In a prior study on the haplomes of wheat using the 5S rRNA gene we assigned the long A1 and short A1 unit classes to the A haplome in the diploid T. monococcum. The short A1 unit class is absent in the tetraploids T. turgidum and T. timopheevii and in the hexaploid T. aestivum, although present in the hexaploid T. zhukovskyi. Both T. turgidum and T. aestivum contained a different 5S DNA unit class labeled the short A2.The purpose of this paper was to study the short A2 units in the two diploid species to shed light on the theory that the A haplome donor of T. turgidum and T. aestivum was T. urartu. Fifty eight clones were obtained from 12 accessions, sequenced and analyzed. As expected T. baeoticum, which is often classified as a subspecies of T. monococcum, contained the long A1 and the short A1 5S DNA units. Unexpectedly, T. urartu had the long A1 and the short G1 unit classes instead and other units not found so far in Triticum. These findings support the hypothesis that the donor of the A genome in T. zhukovskyi was T. monococcum, as identified by the short A1 units.

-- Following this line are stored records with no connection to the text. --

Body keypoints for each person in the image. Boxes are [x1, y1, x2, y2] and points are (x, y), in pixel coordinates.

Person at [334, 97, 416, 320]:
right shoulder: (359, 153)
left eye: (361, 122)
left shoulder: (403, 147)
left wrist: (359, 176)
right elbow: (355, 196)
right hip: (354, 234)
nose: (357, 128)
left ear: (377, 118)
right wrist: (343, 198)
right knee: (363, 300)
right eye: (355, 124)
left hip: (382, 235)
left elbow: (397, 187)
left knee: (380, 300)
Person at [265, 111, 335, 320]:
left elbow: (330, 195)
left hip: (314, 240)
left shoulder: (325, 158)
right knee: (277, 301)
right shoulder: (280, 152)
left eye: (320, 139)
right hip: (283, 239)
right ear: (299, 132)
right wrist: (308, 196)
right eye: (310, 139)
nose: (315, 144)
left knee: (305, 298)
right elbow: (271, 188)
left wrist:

However, the short A1 units are absent in T. timopheevii, also a carrier of the A genome. The short G1 units found in T. urartu also identify it as a possible donor of the G genome to T. timopheevii. The short G1 units were also found in T. aestivum in our prior study. The long G1 unit class was not found in T. urartu but reported from T. timopheevii and T. zhukovskyi. The implications of these and related findings on the evolution of wheats are discussed.